As one, both Parker and Thearon turned toward the hospital room. Sure enough, amid the tumult of their fight, the beeps had started a new rhythm and Lavinia’s beautiful eyes were fluttering open.
*
Octavius looked around the cramped room with irritation. True, he was in the penthouse of one of the oldest hotels in the French Quarter. It was appointed for royalty, but it was also noisy and disgusting. thanks to the twenty-four hour party that was Mardi Gras. They weren’t supposed to be here still. Octavius hadn’t come to New Orleans to throw cheap beads at women for a flash of their breasts, though some of the members of his team were choosing to look at that aspect of the situation as “the bright side.” Octavius thought it meant that there needed to be a larger culling of the species before they were through.
The point of this mission was to incapacitate the ruling structure of the LeKing Tribe. To prove that their belief in a polygamous marriage was not fate, but an immoral structure that pandered to their beastly natures. Right now, the bride should be dead and the fate of the LeKing Tribe collapsing in upon itself. The whore was the lynchpin of the entire royal unit—without her, their current structure failed to work.
They would be forced to accept that each of their leaders needed a single wife because gods knew no other woman would want to take the position on short notice. Their damn Queen needed to be trained for almost fifteen years of her life to deal with the emotional and societal ramifications of having two husbands. That alone proved how disgusting their marriage was.
Octavius looked around the sitting room of the penthouse, watching the other Weres catch up on their royal business. None of them were essential to their tribes, not even Octavius. They were a group of second and third sons. In the past century, they would have been relegated to church or tribal military positions. However, in the information age and an age of medical advancement, they weren’t needed as alternate leaders of their tribe, or for other figurehead positions.
It’s true what they say though, in every event there is a silver lining. Finally, in this day and age, the second and third sons were perfectly aligned to take down the cancers that plagued the Werebeast society. Those individual Werebeasts and Tribes were holding their elite species in the shadows of the world.
How humans, with all of their weakness and disgusting traits, were able to hold sway over the world was beyond Octavius.

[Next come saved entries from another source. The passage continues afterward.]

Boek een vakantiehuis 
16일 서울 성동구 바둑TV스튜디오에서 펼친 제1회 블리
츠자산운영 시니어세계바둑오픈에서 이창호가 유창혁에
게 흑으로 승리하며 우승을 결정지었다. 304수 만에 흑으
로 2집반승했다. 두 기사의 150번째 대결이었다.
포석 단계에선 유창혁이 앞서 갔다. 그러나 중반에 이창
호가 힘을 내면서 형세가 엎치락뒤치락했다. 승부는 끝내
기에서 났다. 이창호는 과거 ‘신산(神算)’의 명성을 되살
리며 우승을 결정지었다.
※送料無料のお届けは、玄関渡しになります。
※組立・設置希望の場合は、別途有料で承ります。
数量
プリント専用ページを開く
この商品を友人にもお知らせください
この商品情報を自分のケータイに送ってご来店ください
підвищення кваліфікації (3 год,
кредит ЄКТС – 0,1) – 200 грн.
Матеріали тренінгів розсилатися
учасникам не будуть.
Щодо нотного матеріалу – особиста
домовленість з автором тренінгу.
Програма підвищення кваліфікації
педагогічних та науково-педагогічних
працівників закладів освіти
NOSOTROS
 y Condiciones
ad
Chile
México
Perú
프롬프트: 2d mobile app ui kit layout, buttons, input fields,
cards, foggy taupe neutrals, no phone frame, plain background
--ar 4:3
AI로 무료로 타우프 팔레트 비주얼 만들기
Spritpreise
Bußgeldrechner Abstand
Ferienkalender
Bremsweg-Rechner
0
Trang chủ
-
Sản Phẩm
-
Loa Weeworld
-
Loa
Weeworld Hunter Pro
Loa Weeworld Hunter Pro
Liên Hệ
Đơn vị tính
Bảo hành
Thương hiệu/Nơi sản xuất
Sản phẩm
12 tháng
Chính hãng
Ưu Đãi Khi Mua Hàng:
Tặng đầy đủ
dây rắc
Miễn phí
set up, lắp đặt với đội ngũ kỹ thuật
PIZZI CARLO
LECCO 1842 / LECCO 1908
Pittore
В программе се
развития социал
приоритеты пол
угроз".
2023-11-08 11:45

Werebeasts in general were healthier, stronger, and smarter than the humans as a whole, and for Werebeasts to live cowering behind the human society—to live on the fringes of the world—was simply not right.
It was true their first mission on New Year’s had been a failure. They had sent emissaries to do the work of royals and the common Weres had botched the entire thing. They wanted to kill the future king of a Werehorse tribe who was handicapped. The boy couldn’t walk without assistance, and furthering his blood in the royal arena was yet another cancer that would slowly eat at the strength of Werebeasts as a whole.
When the mission had become national news in both the human and Were community, it was already too late to turn back. Plans were already in place for their second strike, the LeKing Tribe’s polygamous royal union, and it was too late to turn back.
Octavius knew that the kings of their tribes were not happy with the result of the shooting. Some of the others on the team were hopeful that the bride would simply die in her coma, but Octavius could feel in his gut that she was going to live, and be harder to kill because of it. Now, they were behind schedule and stuck in this ghastly ornate hotel; the scent of beer, bourbon, and sex wafting up through the open windows. They needed a new plan of attack and they needed it fast.